Neeli (Axler) Engelhart, ’94
Physician Assistant; Lecturer at Machon Tal/the Jerusalem College of Technology
We have been involved in the Lone Soldier Home in Modiin, named Beit Almog Shiloni, for a few years, so the place and the soldiers were known to us even before Covid. We have had our boys choose an organization the year before their Bar Mitzvahs and we have worked with the organization to create a chessed project the boys can do for the entire year leading up to their Bar Mitzvah. As we approached our third son, Max’s, Bar mitzvah he wanted to concentrate his chessed on the soldiers at Beit Almog. We brainstormed with the people at Beit Almog and had a bunch of ideas, well, then came Corona and many of the plans were thrown out the window. As we entered the new world of Corona we shifted our ideas and it became a family project for the year and we have tried to also make it a series of projects that his friends can be involved in helping with.
At first, we saw an opportunity to get involved in a local organization, at the start it was buying lulavim for the soldiers on Sukkot a few years ago, but then we decided to get more involved and Max wanted to do more for these soldiers.
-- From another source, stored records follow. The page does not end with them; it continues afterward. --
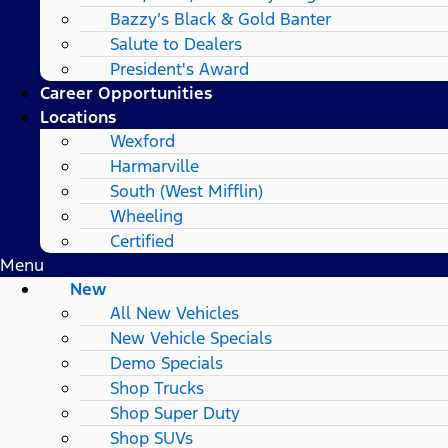
Bazzy’s Black & Gold Banter
Salute to Dealers
President's Award
Career Opportunities
Locations
Wexford
Harmarville
South (West Mifflin)
Wheeling
Certified
Menu
New
All New Vehicles
New Vehicle Specials
Demo Specials
Shop Trucks
Shop Super Duty
Shop SUVs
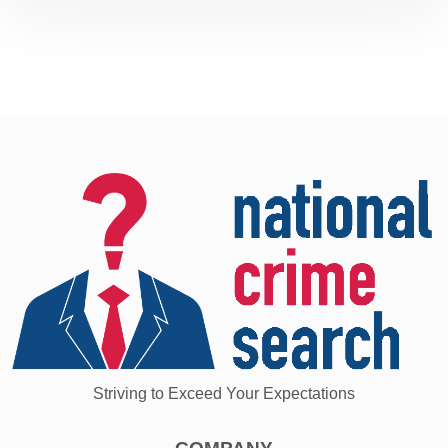
Striving to Exceed Your Expectations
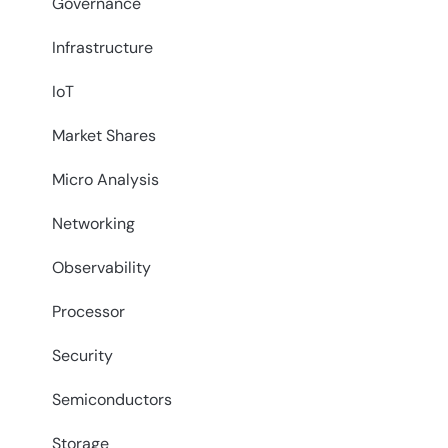
Governance
Infrastructure
IoT
Market Shares
Micro Analysis
Networking
Observability
Processor
Security
Semiconductors
Storage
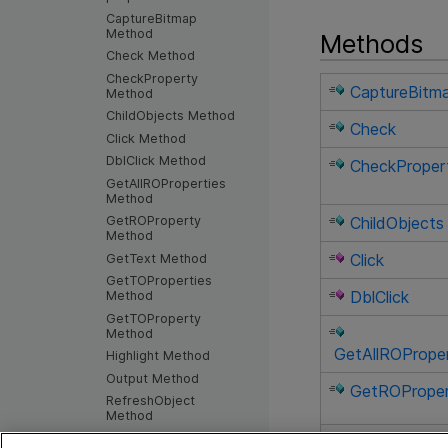
CaptureBitmap
Method
Methods
Check Method
CheckProperty
CaptureBitm
Method
ChildObjects Method
Check
Click Method
DblClick Method
CheckProper
GetAllROProperties
Method
GetROProperty
ChildObjects
Method
Click
GetText Method
GetTOProperties
DblClick
Method
GetTOProperty
Method
GetAllROProper
Highlight Method
Output Method
GetROPrope
RefreshObject
Method
SetFocus Method
GetText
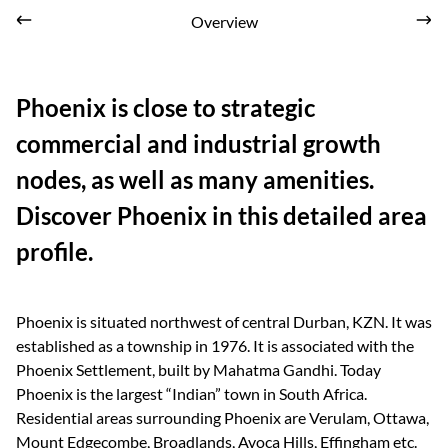
Overview
Phoenix is close to strategic
commercial and industrial growth
nodes, as well as many amenities.
Discover Phoenix in this detailed area
profile.
Phoenix is situated northwest of central Durban, KZN. It was
established as a township in 1976. It is associated with the
Phoenix Settlement, built by Mahatma Gandhi. Today
Phoenix is the largest “Indian” town in South Africa.
Residential areas surrounding Phoenix are Verulam, Ottawa,
Mount Edgecombe, Broadlands, Avoca Hills, Effingham etc.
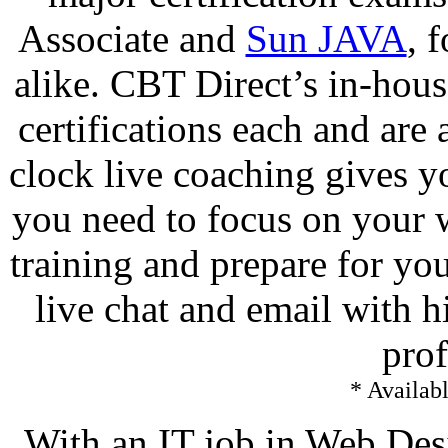
Associate and
Sun JAVA
, 
alike. CBT Direct’s in-ho
certifications each and are
clock live coaching gives yo
you need to focus on your
training and prepare for yo
live chat and email with h
prof
* Availabl
With an IT job in Web De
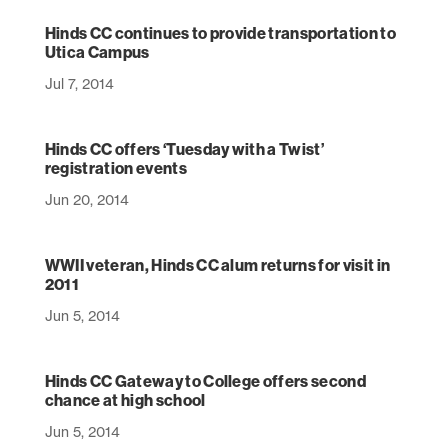
Hinds CC continues to provide transportation to
Utica Campus
Jul 7, 2014
Hinds CC offers ‘Tuesday with a Twist’
registration events
Jun 20, 2014
WWII veteran, Hinds CC alum returns for visit in
2011
Jun 5, 2014
Hinds CC Gateway to College offers second
chance at high school
Jun 5, 2014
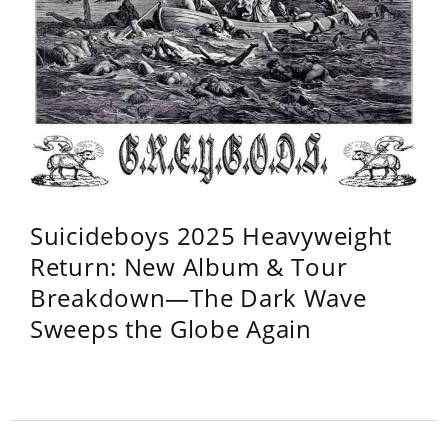
Suicideboys 2025 Heavyweight
Return: New Album & Tour
Breakdown—The Dark Wave
Sweeps the Globe Again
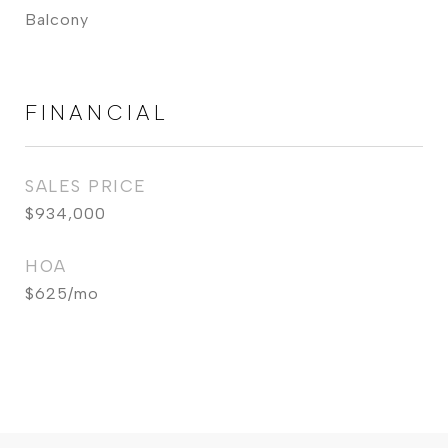
Balcony
FINANCIAL
SALES PRICE
$934,000
HOA
$625/mo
With Covid and lockdowns, the length of time the soldiers are away from home can extend to 30 days. We want them to get treats while they are on base and to have treats when they get home for Shabbat. In addition, getting Max and his friends involved has been an incredible way to usher them in to being Jewish adults. Learning to be Oskim Btzarchei Tzibur, as lesson we hope they will take with them even after they finish learning their leining.
We have done baking for the soldiers, we have done food delivery when they are home for Shabbat, we have done food packages that were delivered to their army bases and we have also done a few nonfood related fundraising activities. There are eight lone soldiers currently living in the 2 homes in Modiin. When we made aliyah we said partly we did so to ensure that our sons would not be lone soldiers. We figured if we sent them to Tziyoni schools and camps they would want to come to Israel, so we decided to come with them and make our dream a reality years before our boys were thinking about the army. We feel connected to these soldiers, who chose to make this move and serve our country alone. We want to do everything we can to make them feel at home and to make them feel taken care of.
My parents always showed us by example, the importance of community involvement. The chessed programs at Ida Crown allowed me the chance to get involved in community projects and to learn to balance the chessed projects and my own work/school commitments.